Chinese lenders squeeze African borrowers even harder

Chinese lenders are imposing even more stringent collateral requirements on low-income country borrowers than previously known as they seek to hedge risks from their extensive overseas development finance programme.

Under a $200mn loan from China Eximbank for the expansion and modernisation of Entebbe airport, the Ugandan government is required to channel all revenue from the country’s only international airport into an escrow account, according to the contract obtained by AidData, a US-based research lab.

The document highlights a long-running controversy over the loan to Uganda’s government, which damaged its relationship with the bank.

Although Chinese creditors have required sovereign borrowers to place revenue from the project in escrow as a repayment security more frequently than other development lenders, the Entebbe agreement goes further.

“The sales collection account shall be used to collect the revenues of Entebbe International Airport [including but not limited to revenues generated from the project)],” it stipulates.

“This is more aggressive than what we have previously seen,” said Bradley Parks, executive director at AidData. “[They are] taking all the revenues from the underlying public infrastructure asset. That’s a pretty intrusive condition to impose on a sovereign borrower.”

Almost 30 per cent of 100 Chinese loans examined in an AidData study last year used collateral mechanisms such as sales collection accounts, and 70 per cent of those required borrowers to deposit all project revenues into escrow.

One loan, for building water supplies in Benin, demanded revenue collection not just from the project but from the underlying infrastructure asset.

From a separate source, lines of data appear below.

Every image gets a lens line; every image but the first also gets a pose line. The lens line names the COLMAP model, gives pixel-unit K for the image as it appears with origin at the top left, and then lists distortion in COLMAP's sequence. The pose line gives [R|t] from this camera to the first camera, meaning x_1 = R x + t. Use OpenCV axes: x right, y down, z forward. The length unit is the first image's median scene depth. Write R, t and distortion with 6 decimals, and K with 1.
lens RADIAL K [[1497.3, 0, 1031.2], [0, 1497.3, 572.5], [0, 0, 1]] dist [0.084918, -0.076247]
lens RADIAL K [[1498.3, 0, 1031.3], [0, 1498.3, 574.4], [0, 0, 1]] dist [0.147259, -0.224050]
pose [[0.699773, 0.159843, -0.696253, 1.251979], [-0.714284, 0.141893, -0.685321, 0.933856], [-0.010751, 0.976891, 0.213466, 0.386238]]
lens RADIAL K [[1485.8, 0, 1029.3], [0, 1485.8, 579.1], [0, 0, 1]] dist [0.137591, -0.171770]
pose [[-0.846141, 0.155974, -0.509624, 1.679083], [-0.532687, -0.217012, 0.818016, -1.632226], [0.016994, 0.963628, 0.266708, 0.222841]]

It was different to the Ugandan case in that the contract called for the deposit of just part of those revenues in escrow.

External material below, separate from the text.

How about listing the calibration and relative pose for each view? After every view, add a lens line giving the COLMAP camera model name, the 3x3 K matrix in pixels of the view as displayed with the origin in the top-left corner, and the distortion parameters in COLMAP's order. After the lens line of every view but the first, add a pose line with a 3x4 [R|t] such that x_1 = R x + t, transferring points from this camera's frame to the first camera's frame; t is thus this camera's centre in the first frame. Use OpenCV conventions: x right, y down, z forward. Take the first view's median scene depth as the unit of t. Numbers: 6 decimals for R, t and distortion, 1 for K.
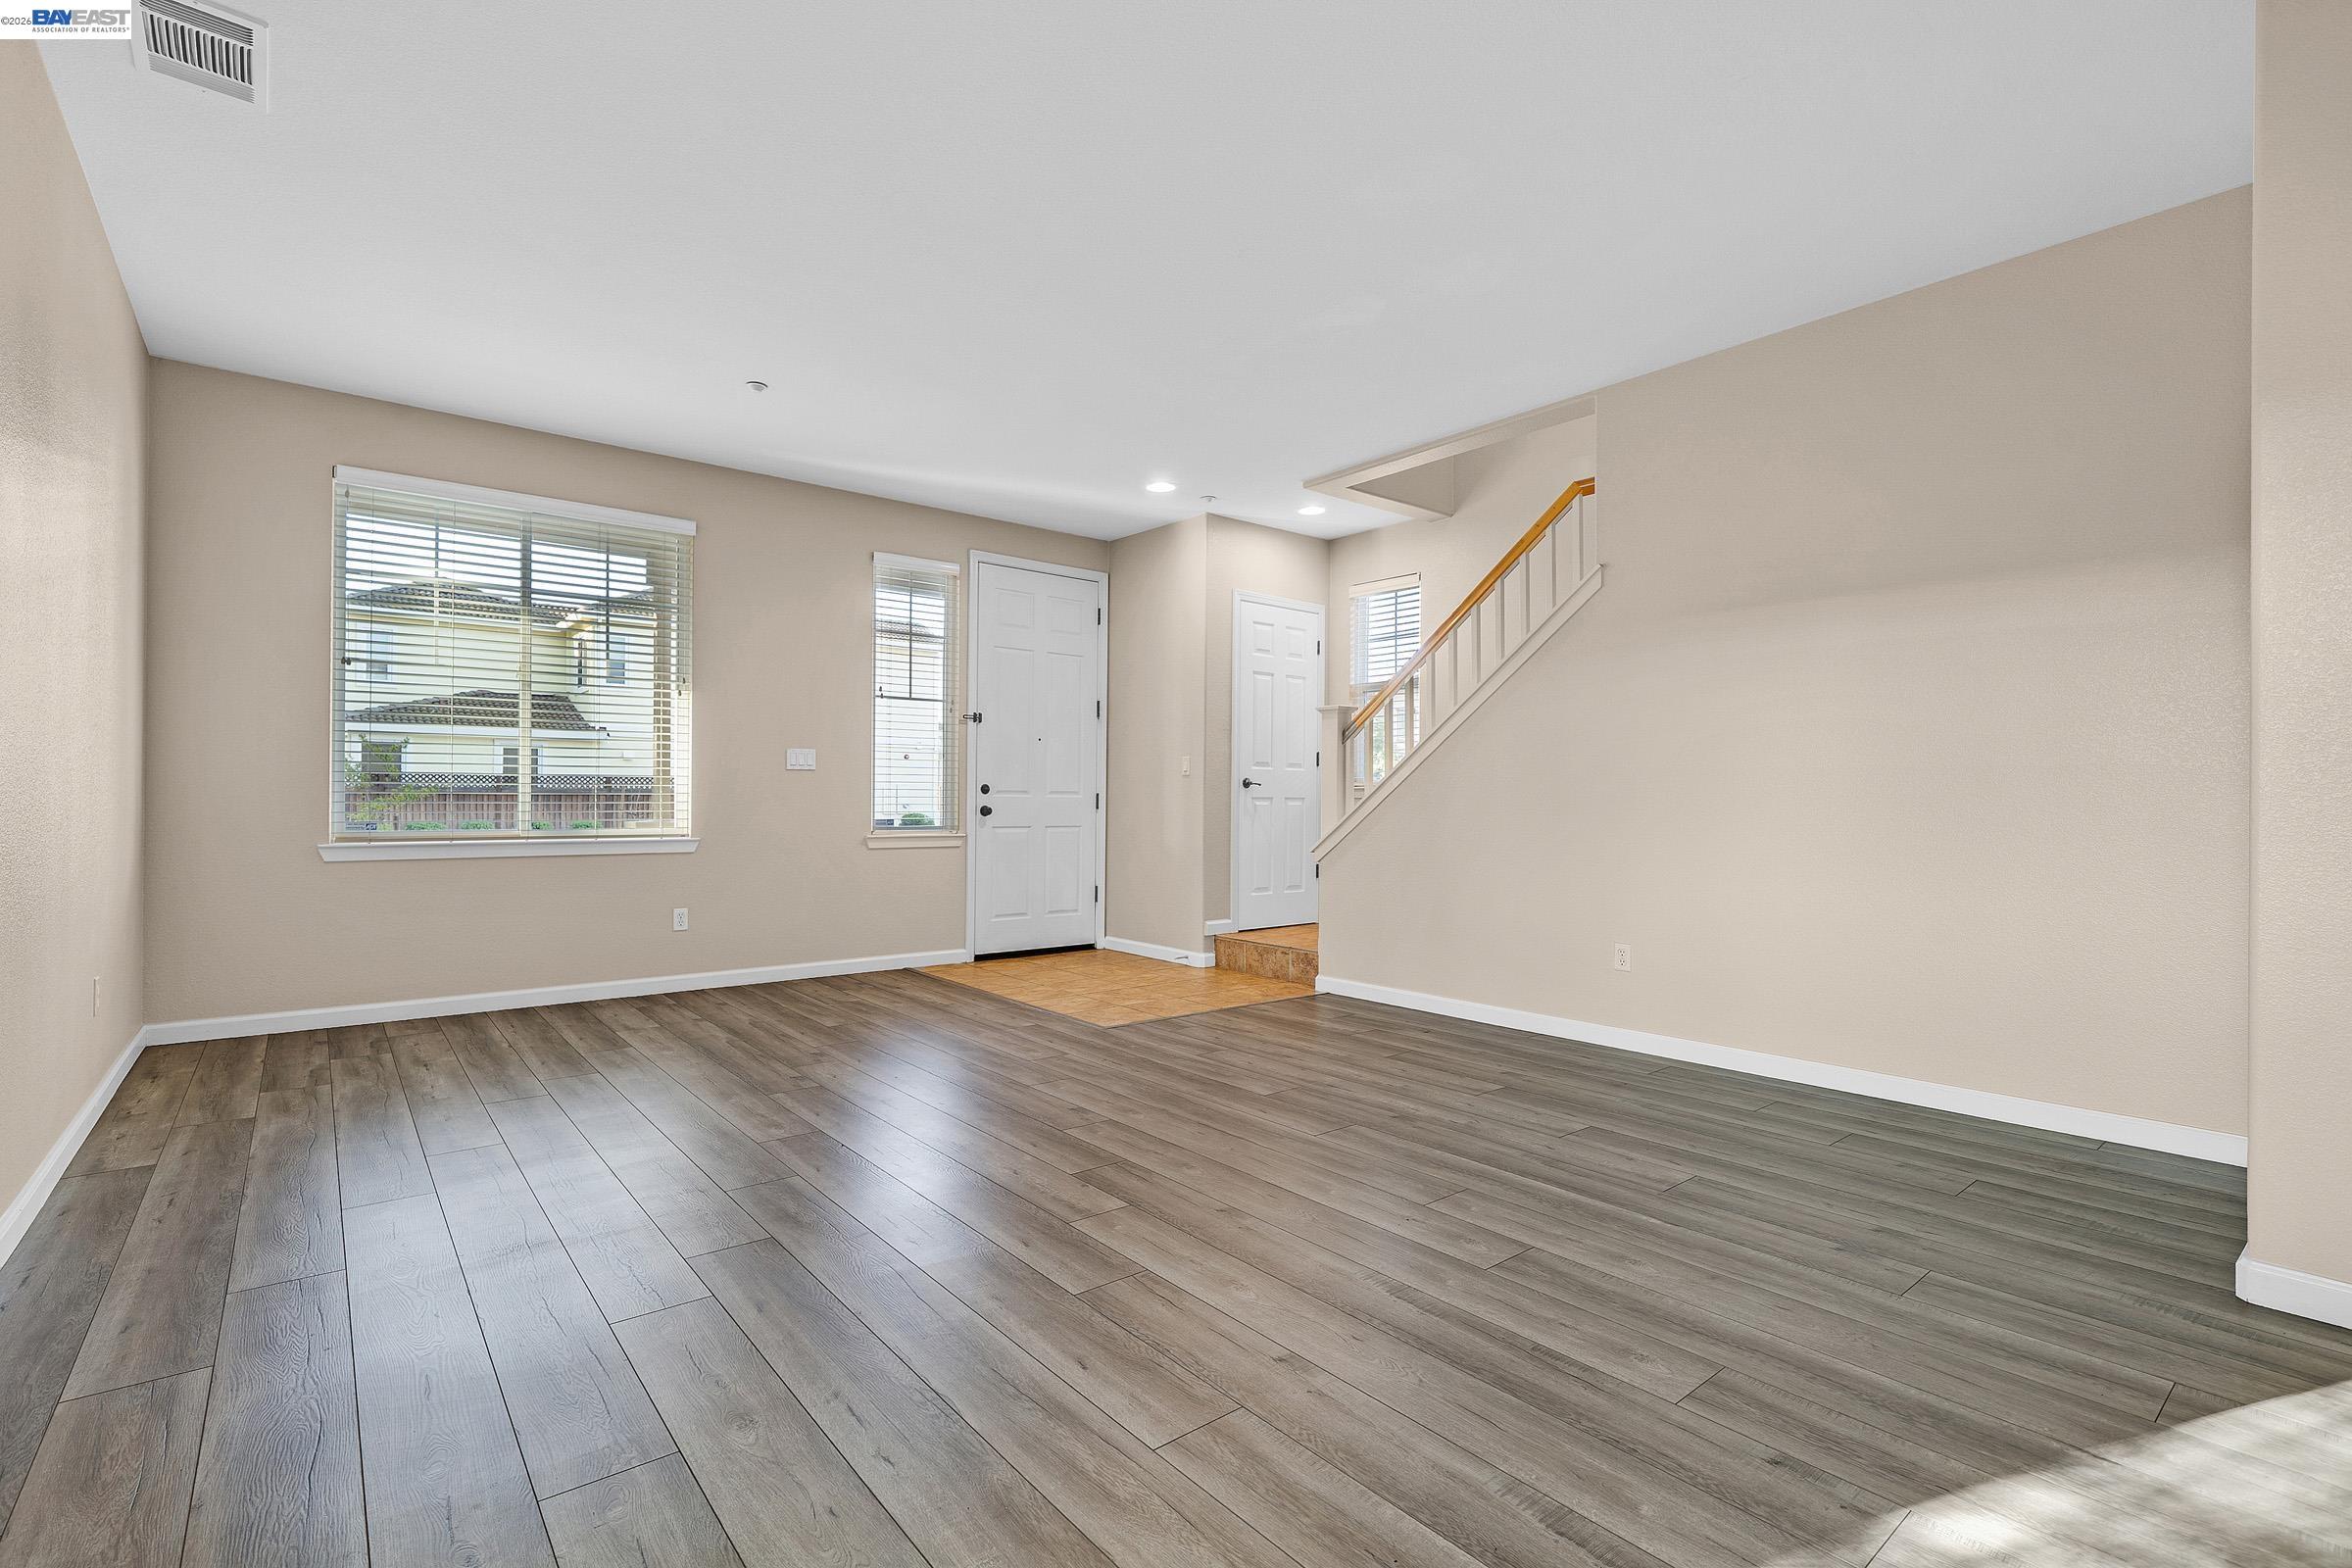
lens RADIAL K [[1061.3, 0, 1182.2], [0, 1061.3, 796.0], [0, 0, 1]] dist [0.003720, 0.001053]
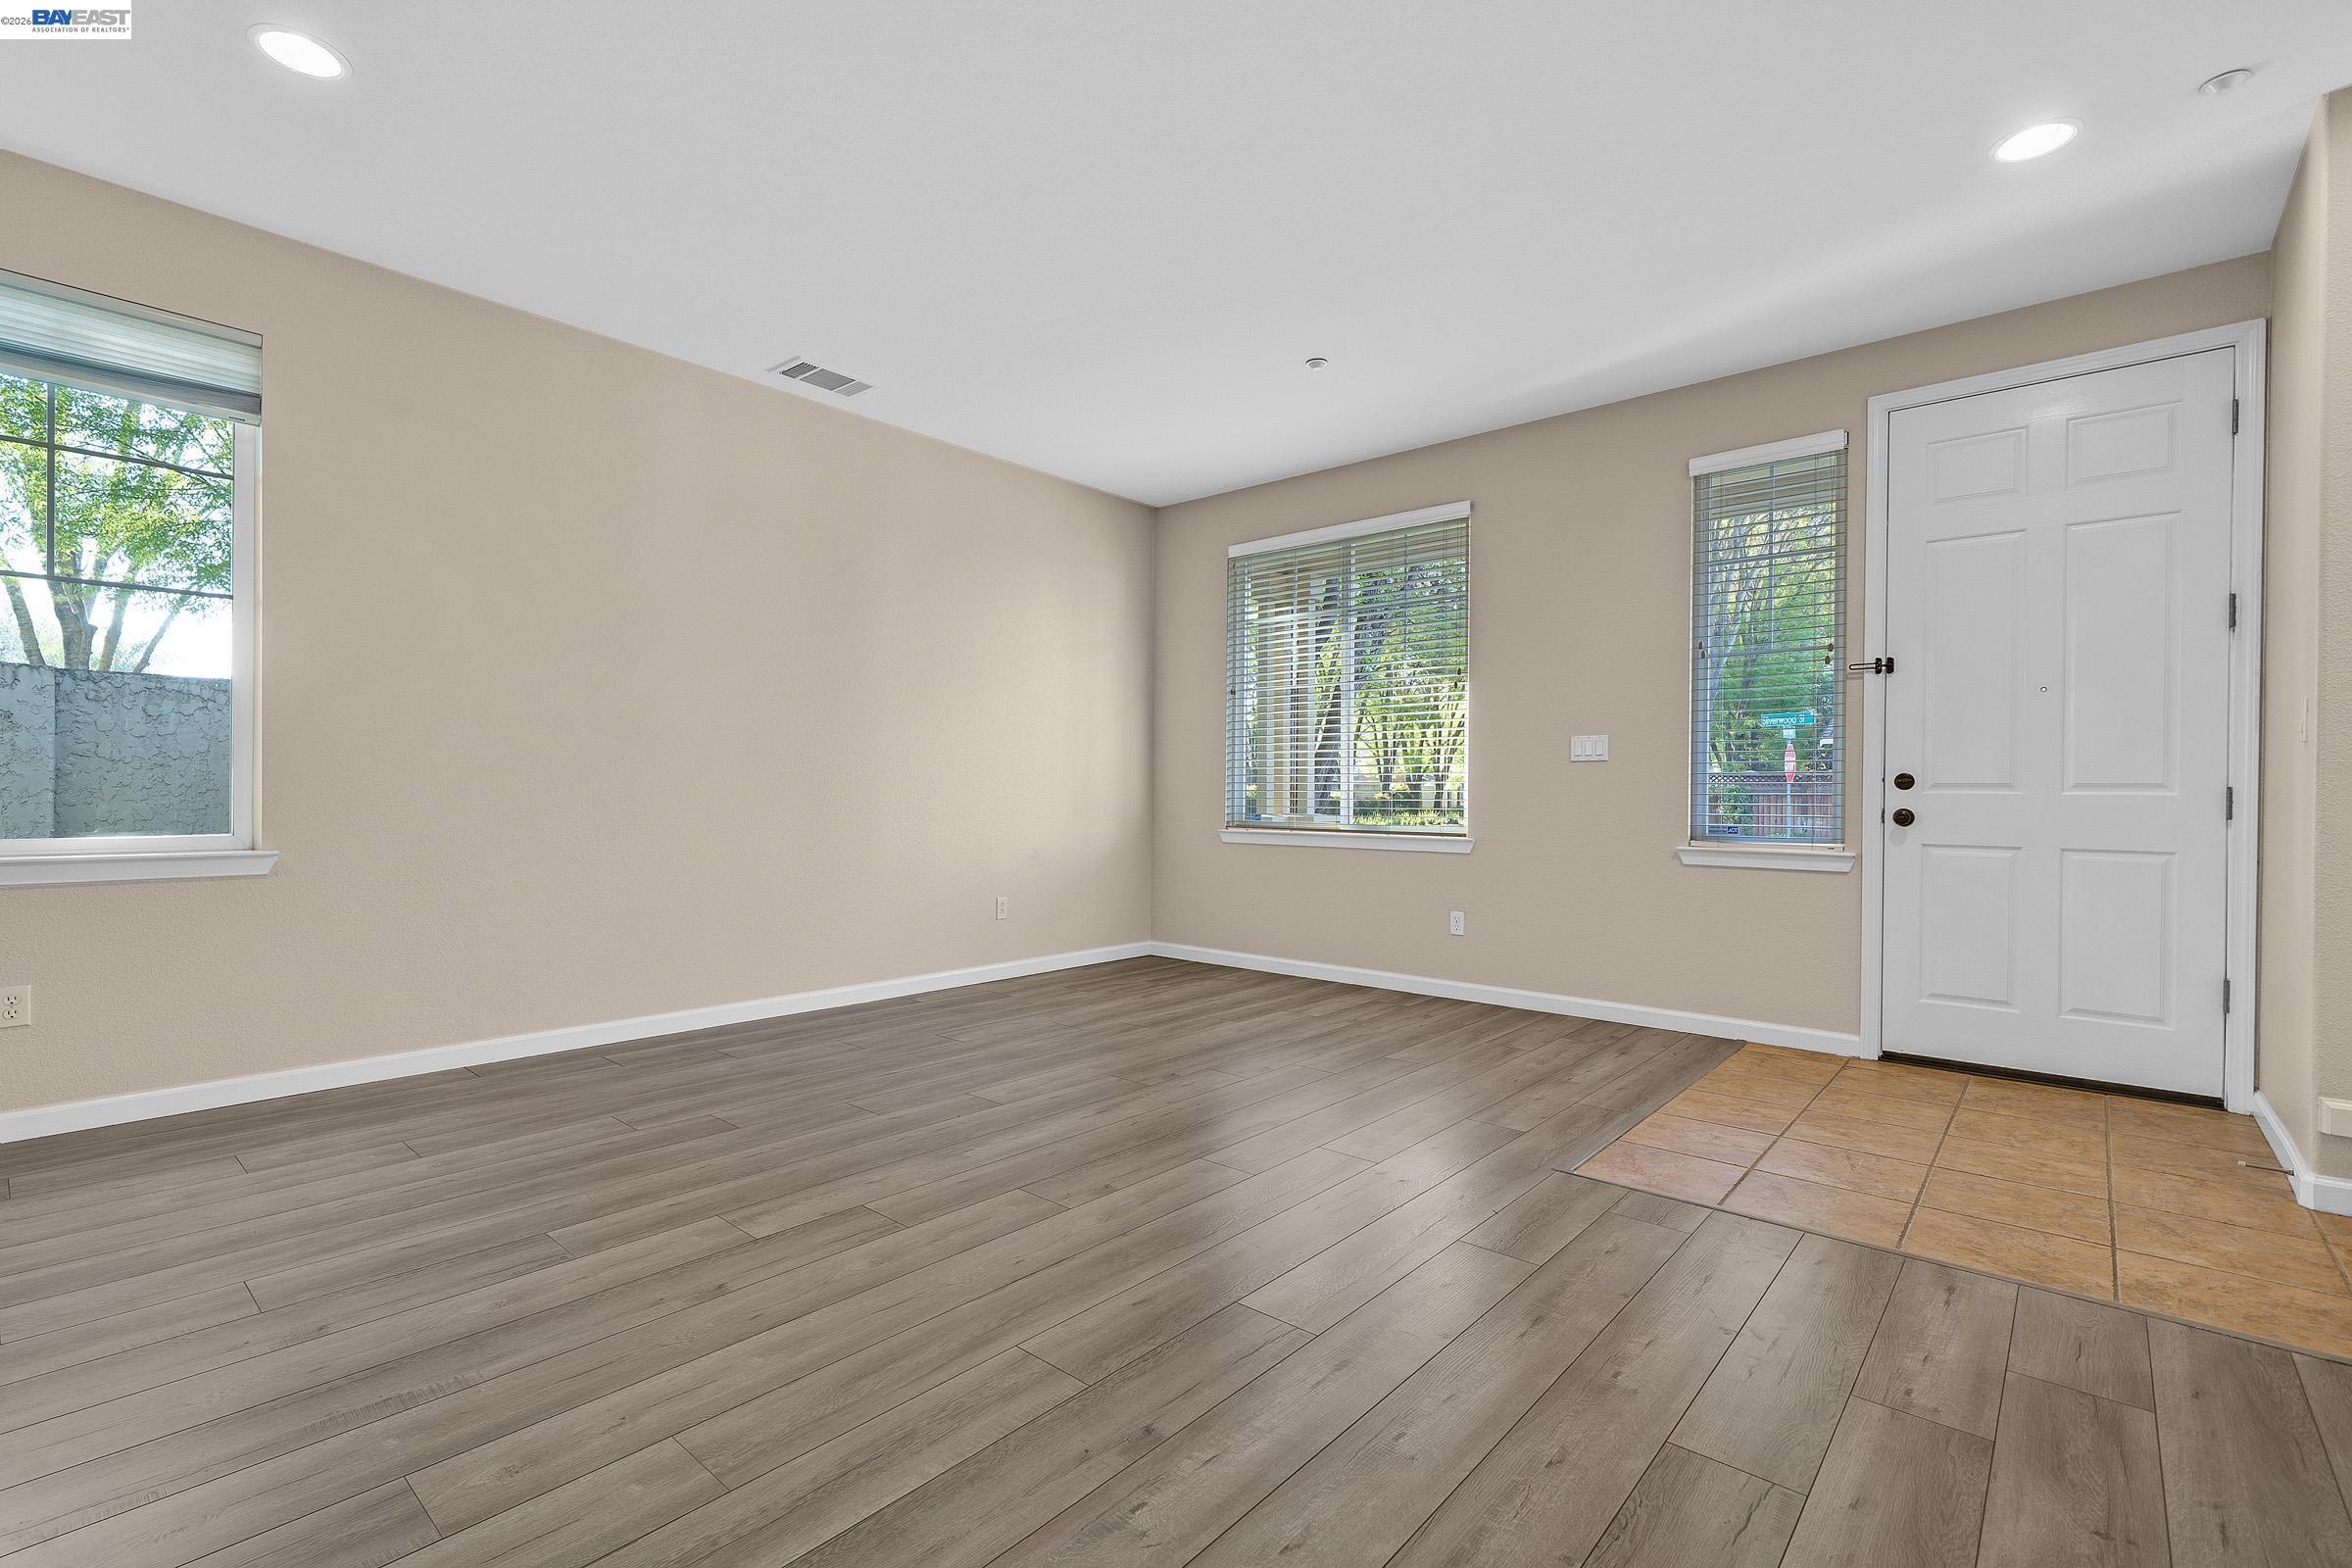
lens RADIAL K [[1061.3, 0, 1134.4], [0, 1061.3, 817.5], [0, 0, 1]] dist [0.003720, 0.001053]
pose [[0.137810, 0.020141, -0.990254, 0.613037], [-0.000810, 0.999795, 0.020222, 0.002856], [0.990458, -0.001984, 0.137798, 0.821179]]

Some analysts downplayed the controversy. “The Chinese funded a new terminal building, expanded runways, and new cargo and fuel depots,” said Deborah Brautigam, a professor at Johns Hopkins University who researches Chinese economic engagement in Africa.

“It would be very difficult to separate income generated by the project’s new and improved assets from other income, and this would forestall any quibbling about what income should go into the escrow account.”

Pointing to a project backed by the US Agency for International Development where the Liberian government hired international financial controllers with cosignatory authority, she called the Entebbe case “pretty mild” in terms of intrusions into sovereignty.

But Nicholas Opiyo, a Ugandan civil rights lawyer, said the requirement to funnel revenue into an account overseen by China Eximbank was onerous. “From the lender’s side that’s a pretty good deal: it guarantees the value of your loan,” he said. Parliament, he added, did not have proper oversight either.

Experts believe the debate, which drove Uganda to try to renegotiate the agreement, arose because it mixed concessional and commercial elements.

“This is an example of government-to-government borrowing which is designed in largely commercial terms,” said Vijay Bhalaki, co-founder of Athena Infonomics, a development consultancy. He called the revenue collection clause “extraordinary but not unwarranted”.

While the 2 per cent interest rate and seven-year grace period suggest part of the deal is a concessional loan, other parts, such as the collateral mechanism, management and commitment fees and requirements to use Chinese contractors, are “akin to a commercial structure”, Bhalaki said.

China Eximbank did not respond to a request for comment.